More than 30 people believed dead at Japanese volcano


The bodies of more than 30 people believed to be dead have reportedly been discovered near the summit of an erupting volcano in central Japan. 
A police official from Nagano prefecture told the Associated Press that the victims were not breathing and their hearts had stopped, which is the the customary way for Japanese authorities to describe a body until police doctors can examine it. The official added that the exact location where the bodies were found and the identities of the victims were not immediately known. He spoke on condition of anonymity because he wasn't authorized to speak publicly.
Nagano prefecture posted on its website that about 30 people had "heart and lung failure."  Keita Ushimaru, an official in nearby Kiso town, said that Nagano crisis management officials had informed local authorities that at least four people with heart and lung failure were being brought down to the town, and that there were others in the same condition. The journey was expected to take about three hours.

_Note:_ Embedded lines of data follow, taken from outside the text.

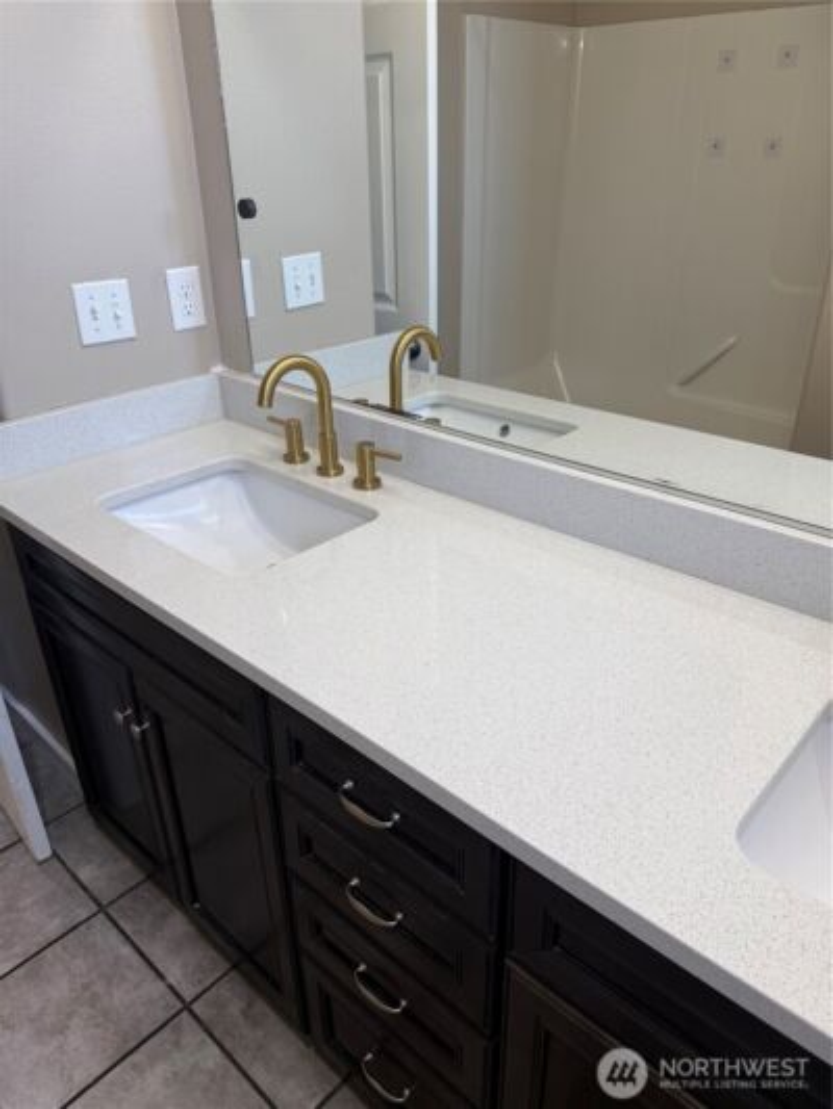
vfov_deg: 71.6
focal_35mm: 24
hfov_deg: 56.8
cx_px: 416
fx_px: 770
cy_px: 554
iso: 125
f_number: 1.78
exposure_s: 1/120
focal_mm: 6.76
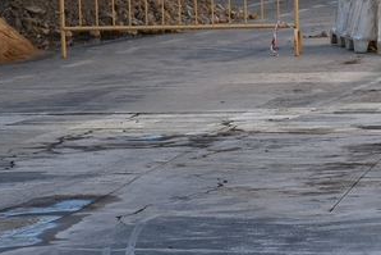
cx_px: 445
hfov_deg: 7.5
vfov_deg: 5.1
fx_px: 2880
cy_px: 118
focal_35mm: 272
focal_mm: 60
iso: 280
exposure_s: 1/500
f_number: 5.6
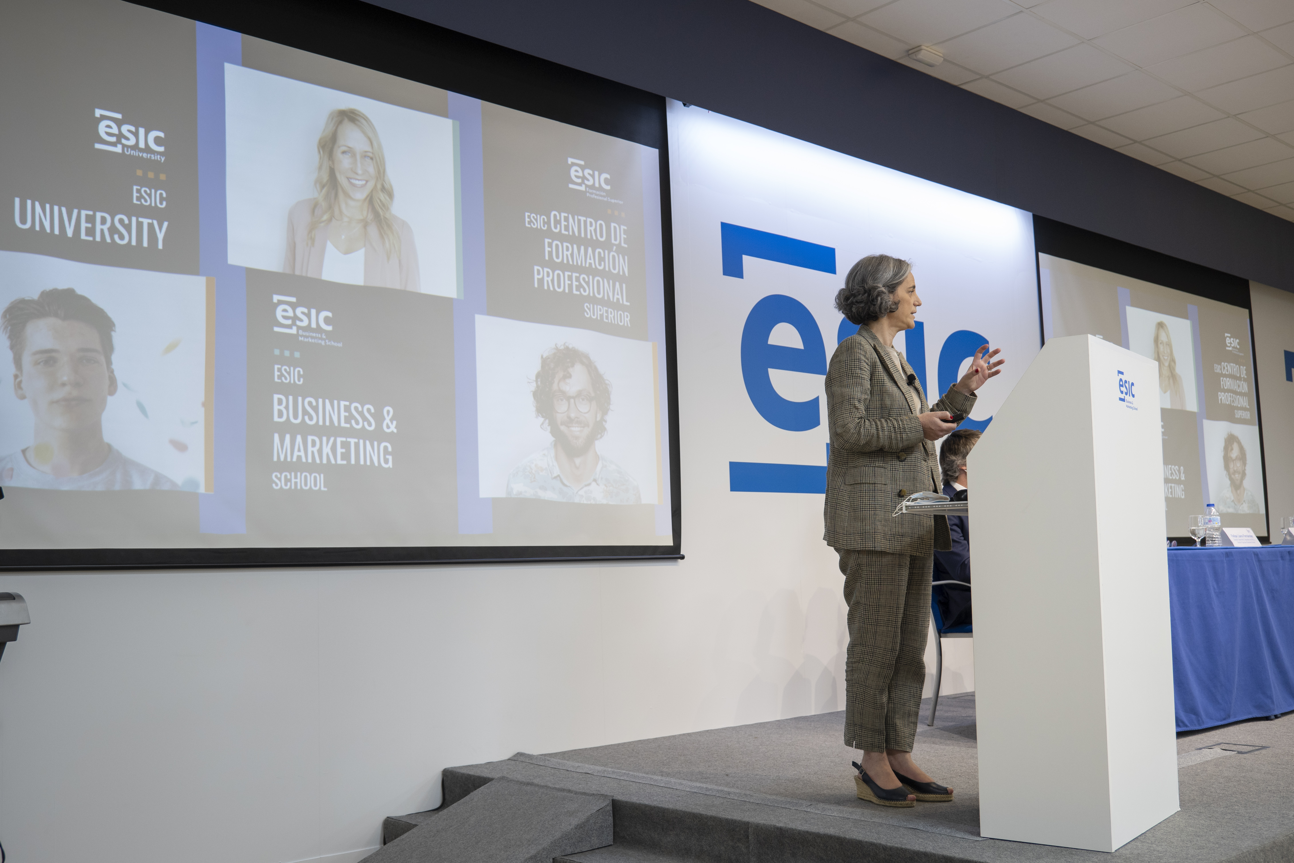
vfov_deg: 40.0
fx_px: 1186
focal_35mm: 33
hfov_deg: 57.2
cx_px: 647
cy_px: 432
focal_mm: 33
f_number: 4
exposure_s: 1/60
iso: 1000
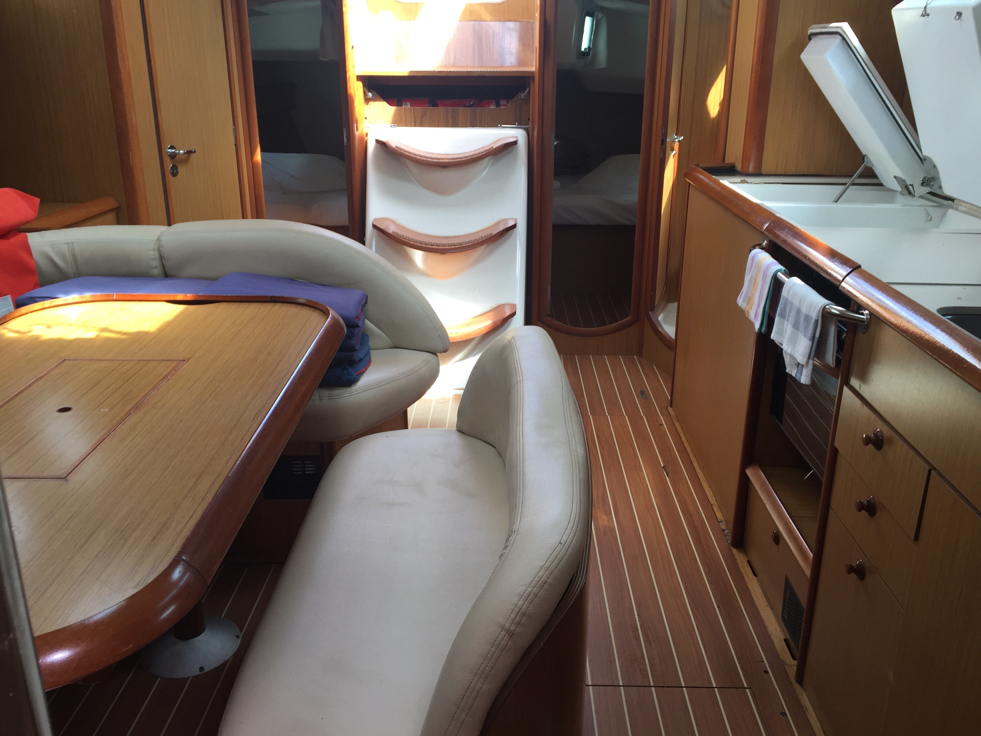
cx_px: 497
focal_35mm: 30
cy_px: 363
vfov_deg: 46.8
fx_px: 850
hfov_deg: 60.0
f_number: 2.2
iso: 40
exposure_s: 1/100
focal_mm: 4.15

Mount Ontake in central Japan erupted shortly before noon local time Saturday, spewing large white plumes of gas and ash high into the sky and blanketing the surrounding area in ash. About 250 people were initially trapped on the slopes, but most made their way down by Saturday night.
Volcanic eruptions without warning are rare in Japan, which monitors seismic activity closely. Typically, any volcanic mountains that show signs of activity are closed to hikers, but that did not appear to have happened this time. The BBC reported that Mount Ontake is a popular place to view autumn foliage. 
Earlier Sunday, military helicopters had plucked seven people from the mountainside Sunday. Japan's Fire and Disaster Management Agency said that 45 people had been reported missing and at least 34 climbers had been injured. The tally was lower than reported by local officials earlier, but the disaster agency warned that the numbers could still change.
Japanese television footage showed a soldier descending from a helicopter to an ash-covered slope, helping latch on a man and then the two of them being pulled up.
Defense Ministry official Toshihiko Muraki said that all seven people rescued Sunday were conscious and could walk, though he did not have specific details of their conditions. 
The Self-Defense Force, as Japan's military is called, has deployed seven helicopters and 250 troops. Police and fire departments are also taking part in the rescue effort.
An estimated 40 people were stranded at mountain lodges overnight, many injured and unable or unwilling to risk descending the 10,062-foot mountain on their own. Rescue workers are also trying to reach the area on foot.
A large plume, a mixture of white and gray, continued to rise from the ash-covered summit of the volcano Sunday morning, visible from the nearby village of Otaki. A convoy of red fire trucks, sirens blaring, and rescue workers on foot headed past barriers into the restricted zone around the mountain.
Shinichi Shimohara, who works at a shrine at the foot of the mountain, said he was on his way up Saturday morning when he heard a loud noise that sounded like strong winds followed by "thunder" as the volcano erupted.
"For a while I heard thunder pounding a number of times," he said. "Soon after, some climbers started descending. They were all covered with ash, completely white. I thought to myself, this must be really serious."
Mount Ontake, about 130 miles west of Tokyo, sits on the border of Nagano and Gifu prefectures, on the main Japanese island of Honshu. The volcano's last major eruption was in 1979.